- [ARBEITSAUFTRAG 1]:
Beantworten Sie anhand des Textauszugs:
(a) Nach welcher Regel hat die Substitutionsprüfung zu erfolgen?
(b) Welche drei Punkte zählen grundsätzlich ebenfalls zu den Entscheidungskriterien einer Substitution?
(c) Welche Materialien sind bei der Verwendung faserförmiger Nanomaterialien auszuwählen?
- [ARBEITSAUFTRAG 2]:
Stimmen die folgenden Aussagen mit dem Textauszug überein? Antworten Sie jeweils mit Ja oder Nein und belegen Sie dies mit einem wörtlichen Zitat.
(a) Granulate und Pasten gelten als Beispiele für weniger staubende Materialien.
(b) Verfahren mit Aerosolbildung bei flüssigen Formulierungen sind zu bevorzugen.
(c) Das Freisetzungspotenzial ist bei der Ermittlung nicht zu berücksichtigen.
- [ARBEITSAUFTRAG 3]: Schreiben Sie aus dem Textauszug die Passage von „Im Rahmen der“ bis einschließlich „zu den Entscheidungskriterien.“ wortgetreu ab.
··· TEXTAUSZUG
Im Rahmen der Gefährdungsbeurteilung ist zu ermitteln, ob zum Erreichen der vorgegebenen Ziele (z. B. das Erzielen bestimmter Produkteigenschaften) Substitutionsmöglichkeiten bestehen. Dabei sind die Gefährlichkeitsmerkmale (physikalisch-chemischen Eigenschaften) und das Freisetzungspotenzial unter Berücksichtigung der Verfahrens- und Verwendungsbedingungen zu berücksichtigen. Grundsätzlich gehören auch die Sinnhaftigkeit, technische Umsetzungsmöglichkeit und wirtschaftliche Zumutbarkeit einer Substitution zu den Entscheidungskriterien.

Die Substitutionsprüfung hat entsprechend der TRGS 600 "Substitution" zu erfolgen. Beispiele für praktisch umsetzbare Substitutionen sind:

  • Ersatz von staubenden Nanomaterialien, z. B. durch Dispergieren in flüssigen Medien oder durch Bindung in festen Matrizen;
  • Einsatz weniger staubender Materialien, z. B. durch Befeuchtung, Granulate, Pasten, Compounds oder bereits fertig gemischte Materialien;
  • Vermeidung von Verfahren, die zur Aerosolbildung bei der Verwendung von Nanomaterialien in flüssigen Formulierungen führen;
  • Bei der Verwendung von faserförmigen Nanomaterialien: Auswahl von Materialien, die nicht biobeständig oder nicht starr sind oder nicht den WHO-Faserkriterien entsprechen.
······
··· BEREITGESTELLTES MATERIAL
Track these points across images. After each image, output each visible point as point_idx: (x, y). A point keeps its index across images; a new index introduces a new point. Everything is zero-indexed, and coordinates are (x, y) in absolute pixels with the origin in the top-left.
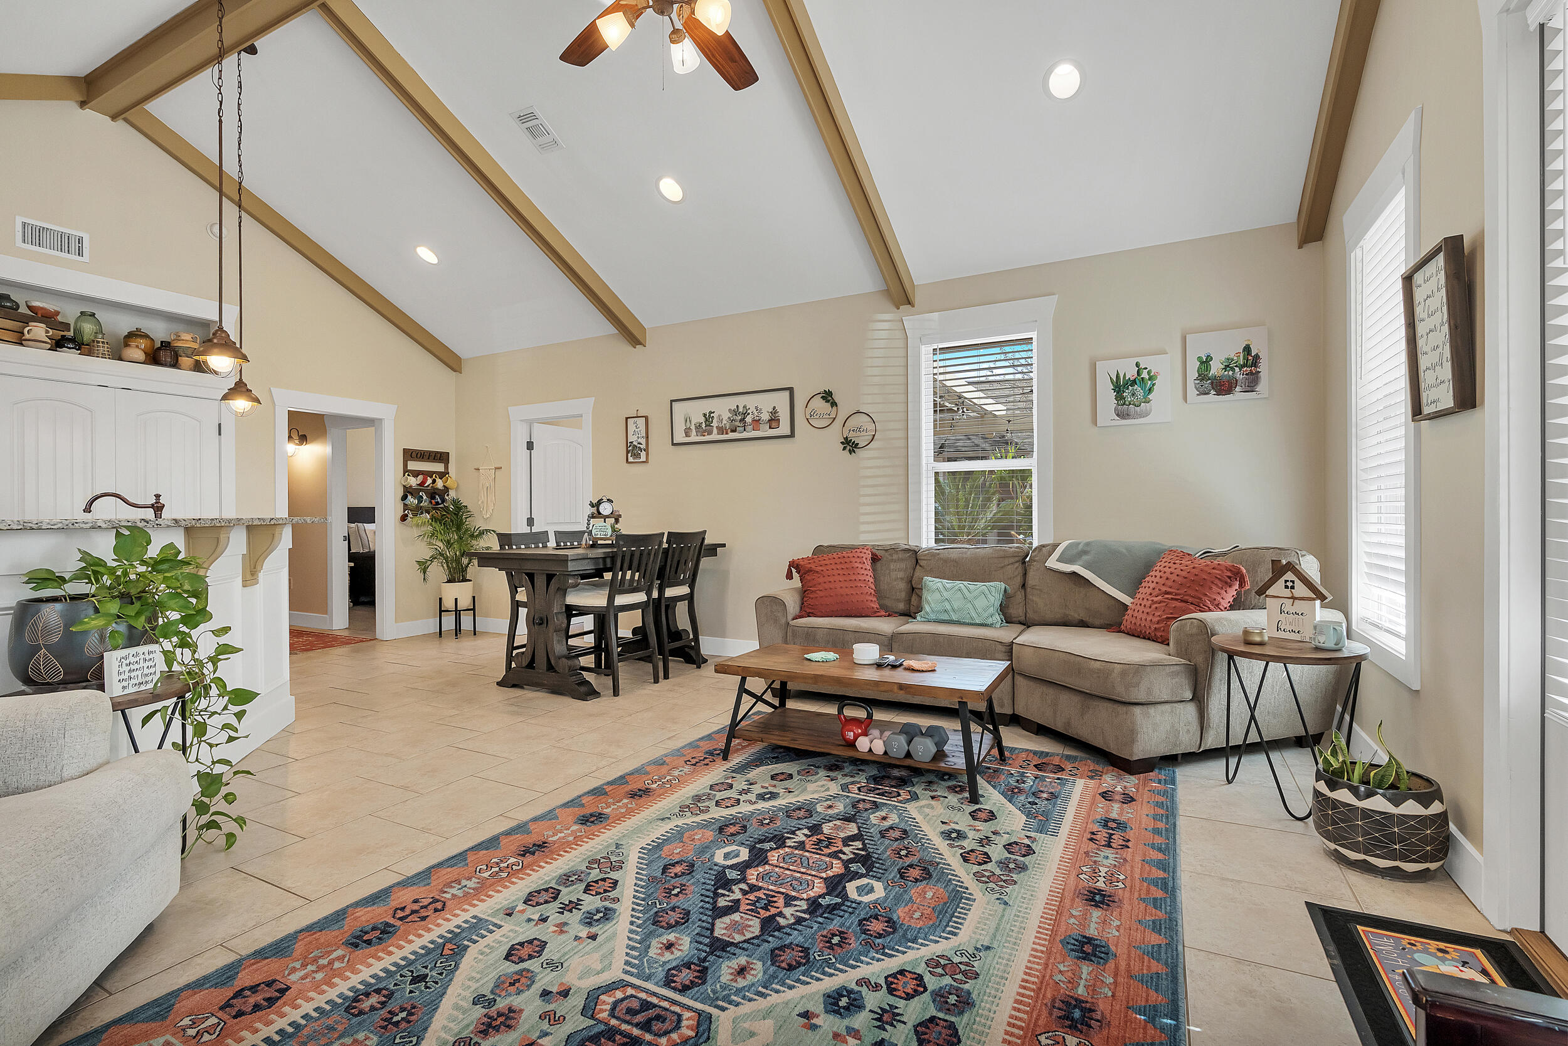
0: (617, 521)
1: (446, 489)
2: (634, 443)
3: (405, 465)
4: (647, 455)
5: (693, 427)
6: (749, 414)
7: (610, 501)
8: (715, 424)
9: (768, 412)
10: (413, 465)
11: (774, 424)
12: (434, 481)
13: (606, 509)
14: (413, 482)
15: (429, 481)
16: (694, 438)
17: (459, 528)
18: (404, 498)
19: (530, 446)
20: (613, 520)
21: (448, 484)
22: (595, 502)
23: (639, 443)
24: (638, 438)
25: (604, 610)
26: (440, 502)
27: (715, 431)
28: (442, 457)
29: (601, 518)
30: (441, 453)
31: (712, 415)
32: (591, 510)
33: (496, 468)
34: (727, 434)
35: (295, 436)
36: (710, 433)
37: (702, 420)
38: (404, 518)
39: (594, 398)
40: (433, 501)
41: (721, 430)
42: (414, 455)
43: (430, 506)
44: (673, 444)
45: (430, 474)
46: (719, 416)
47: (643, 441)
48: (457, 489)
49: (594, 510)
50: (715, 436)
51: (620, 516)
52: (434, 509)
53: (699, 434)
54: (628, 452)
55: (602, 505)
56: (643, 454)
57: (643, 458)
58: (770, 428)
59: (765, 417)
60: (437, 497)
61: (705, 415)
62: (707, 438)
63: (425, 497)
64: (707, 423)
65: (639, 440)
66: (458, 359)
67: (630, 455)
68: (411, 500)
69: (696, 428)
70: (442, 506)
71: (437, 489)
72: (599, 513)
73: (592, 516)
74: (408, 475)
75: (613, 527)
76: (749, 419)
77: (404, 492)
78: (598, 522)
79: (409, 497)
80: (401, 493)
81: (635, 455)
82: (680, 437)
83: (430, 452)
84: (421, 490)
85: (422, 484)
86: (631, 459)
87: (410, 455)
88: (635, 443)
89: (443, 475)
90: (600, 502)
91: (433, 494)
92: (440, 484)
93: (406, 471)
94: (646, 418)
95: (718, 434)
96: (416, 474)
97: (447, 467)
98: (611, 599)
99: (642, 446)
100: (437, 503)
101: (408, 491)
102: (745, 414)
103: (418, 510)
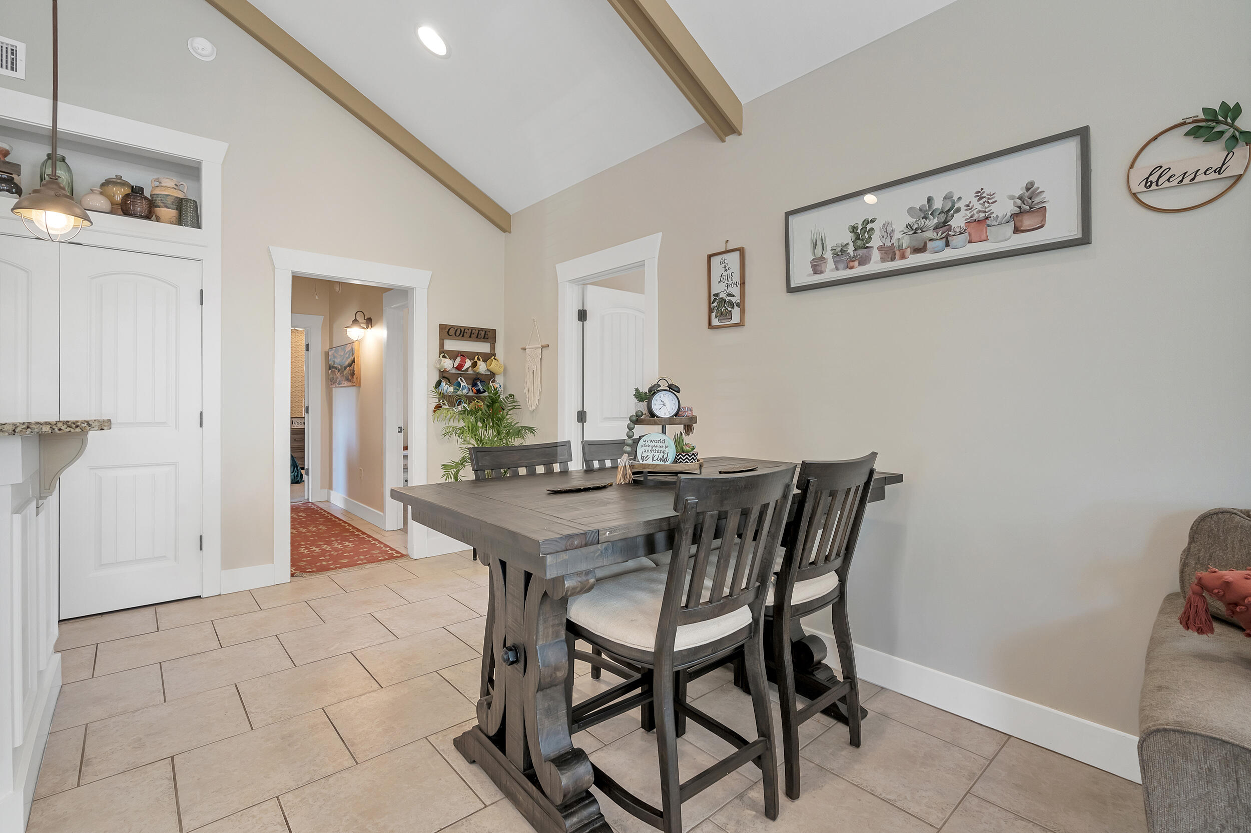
0: (688, 429)
1: (492, 375)
2: (721, 295)
3: (442, 345)
4: (743, 312)
5: (828, 255)
6: (958, 210)
7: (673, 389)
8: (876, 242)
9: (1011, 197)
10: (452, 345)
11: (1027, 222)
13: (664, 405)
14: (448, 364)
15: (468, 363)
16: (830, 273)
19: (582, 315)
20: (680, 428)
22: (645, 389)
23: (729, 295)
24: (728, 286)
25: (649, 658)
26: (482, 390)
27: (876, 255)
28: (487, 335)
29: (655, 424)
30: (486, 331)
31: (869, 226)
32: (633, 407)
33: (543, 347)
34: (903, 257)
35: (360, 319)
36: (864, 261)
37: (849, 238)
39: (660, 234)
41: (889, 253)
42: (452, 332)
44: (791, 290)
45: (471, 355)
46: (886, 225)
47: (736, 291)
49: (643, 407)
50: (876, 265)
51: (693, 419)
53: (841, 266)
54: (711, 311)
55: (656, 397)
56: (736, 312)
57: (736, 318)
58: (1017, 230)
59: (1004, 208)
60: (479, 383)
61: (854, 229)
62: (859, 271)
64: (859, 243)
65: (730, 290)
66: (507, 216)
67: (713, 315)
68: (446, 387)
69: (836, 255)
71: (478, 374)
72: (653, 415)
73: (637, 420)
75: (678, 441)
76: (958, 222)
78: (651, 433)
79: (443, 384)
81: (722, 314)
82: (802, 275)
83: (472, 329)
84: (460, 375)
85: (459, 368)
86: (715, 322)
87: (448, 332)
88: (723, 295)
90: (654, 391)
91: (475, 380)
92: (482, 367)
93: (443, 353)
94: (741, 251)
95: (883, 260)
97: (493, 348)
98: (665, 635)
99: (733, 300)
100: (479, 391)
101: (444, 376)
102: (948, 213)
103: (453, 401)
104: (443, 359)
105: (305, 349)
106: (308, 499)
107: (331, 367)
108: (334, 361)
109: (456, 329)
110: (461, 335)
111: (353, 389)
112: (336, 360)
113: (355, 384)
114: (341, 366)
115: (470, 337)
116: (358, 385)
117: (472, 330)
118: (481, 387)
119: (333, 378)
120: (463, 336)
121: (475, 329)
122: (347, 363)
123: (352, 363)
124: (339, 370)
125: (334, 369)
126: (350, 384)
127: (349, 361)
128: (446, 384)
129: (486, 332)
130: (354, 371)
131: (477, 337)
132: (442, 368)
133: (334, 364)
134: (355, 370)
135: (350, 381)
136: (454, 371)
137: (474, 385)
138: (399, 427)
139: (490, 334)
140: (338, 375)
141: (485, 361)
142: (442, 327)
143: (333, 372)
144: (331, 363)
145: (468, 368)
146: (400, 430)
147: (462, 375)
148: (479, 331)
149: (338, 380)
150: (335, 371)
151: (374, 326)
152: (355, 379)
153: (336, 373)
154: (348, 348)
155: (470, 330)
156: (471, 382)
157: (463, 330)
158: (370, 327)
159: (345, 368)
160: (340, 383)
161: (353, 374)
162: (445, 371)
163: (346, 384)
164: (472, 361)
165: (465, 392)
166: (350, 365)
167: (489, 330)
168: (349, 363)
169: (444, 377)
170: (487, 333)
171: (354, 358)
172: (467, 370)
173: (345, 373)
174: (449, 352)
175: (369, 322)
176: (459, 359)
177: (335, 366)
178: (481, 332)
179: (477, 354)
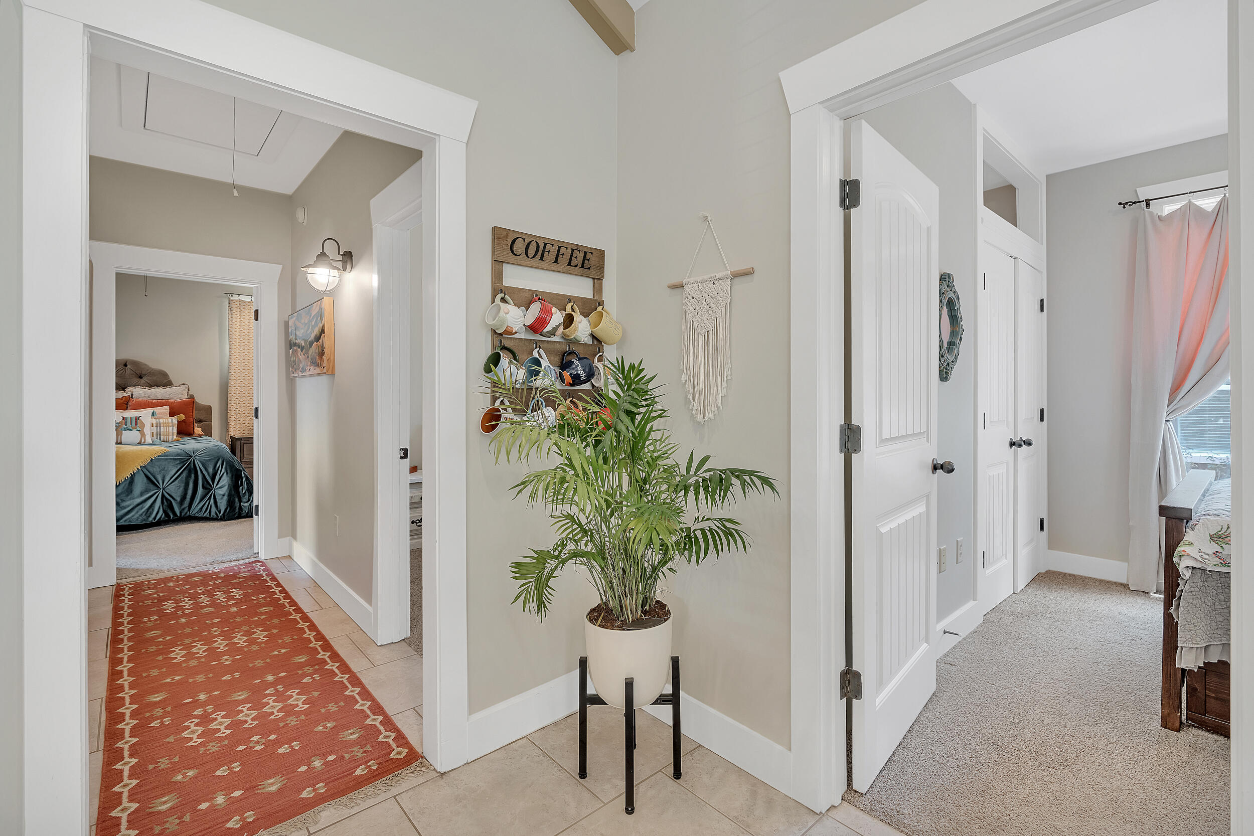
3: (497, 276)
12: (569, 320)
15: (557, 318)
17: (634, 455)
18: (495, 360)
21: (599, 331)
26: (583, 377)
30: (587, 253)
38: (491, 420)
40: (566, 374)
42: (520, 247)
43: (558, 386)
48: (621, 343)
52: (566, 394)
63: (545, 363)
70: (587, 386)
71: (576, 342)
74: (503, 300)
77: (494, 347)
79: (505, 361)
80: (486, 351)
85: (536, 327)
89: (591, 307)
92: (582, 329)
93: (501, 292)
96: (526, 299)
97: (598, 289)
104: (502, 305)
105: (253, 318)
106: (258, 553)
107: (291, 345)
108: (296, 334)
109: (527, 241)
110: (539, 256)
111: (324, 379)
112: (298, 333)
113: (325, 371)
114: (306, 341)
115: (556, 261)
116: (331, 372)
117: (559, 247)
118: (580, 371)
119: (294, 361)
120: (542, 259)
121: (566, 245)
122: (313, 336)
123: (321, 335)
124: (302, 348)
125: (295, 348)
126: (318, 371)
127: (316, 331)
128: (511, 362)
129: (585, 253)
130: (323, 348)
131: (569, 264)
132: (501, 326)
133: (296, 339)
134: (326, 346)
135: (318, 366)
136: (522, 335)
137: (564, 365)
138: (402, 449)
139: (593, 259)
140: (301, 356)
141: (586, 315)
142: (498, 234)
143: (295, 352)
144: (292, 337)
145: (558, 327)
146: (405, 454)
147: (542, 345)
148: (573, 250)
149: (301, 365)
150: (296, 351)
151: (356, 265)
152: (325, 361)
153: (299, 354)
154: (315, 310)
155: (556, 248)
156: (557, 359)
157: (541, 245)
158: (349, 266)
159: (311, 344)
160: (304, 370)
161: (322, 354)
162: (508, 332)
163: (313, 370)
164: (564, 313)
165: (547, 382)
166: (318, 338)
167: (593, 251)
168: (316, 336)
169: (504, 348)
170: (589, 256)
171: (323, 326)
172: (553, 333)
173: (310, 353)
174: (513, 291)
175: (348, 258)
176: (535, 308)
177: (297, 342)
178: (576, 253)
179: (570, 299)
······
- [LÖSUNG 1]:
(a) Nach der TRGS 600 "Substitution".
(b) Die Sinnhaftigkeit, die technische Umsetzungsmöglichkeit und die wirtschaftliche Zumutbarkeit einer Substitution.
(c) Materialien, die nicht biobeständig oder nicht starr sind oder nicht den WHO-Faserkriterien entsprechen.

- [LÖSUNG 2]:
(a) Ja: „Einsatz weniger staubender Materialien, z. B. durch Befeuchtung, Granulate, Pasten, Compounds oder bereits fertig gemischte Materialien“
(b) Nein: „Vermeidung von Verfahren, die zur Aerosolbildung bei der Verwendung von Nanomaterialien in flüssigen Formulierungen führen“
(c) Nein: „Dabei sind die Gefährlichkeitsmerkmale (physikalisch-chemischen Eigenschaften) und das Freisetzungspotenzial unter Berücksichtigung der Verfahrens- und Verwendungsbedingungen zu berücksichtigen.“

- [LÖSUNG 3]:
Im Rahmen der Gefährdungsbeurteilung ist zu ermitteln, ob zum Erreichen der vorgegebenen Ziele (z. B. das Erzielen bestimmter Produkteigenschaften) Substitutionsmöglichkeiten bestehen. Dabei sind die Gefährlichkeitsmerkmale (physikalisch-chemischen Eigenschaften) und das Freisetzungspotenzial unter Berücksichtigung der Verfahrens- und Verwendungsbedingungen zu berücksichtigen. Grundsätzlich gehören auch die Sinnhaftigkeit, technische Umsetzungsmöglichkeit und wirtschaftliche Zumutbarkeit einer Substitution zu den Entscheidungskriterien.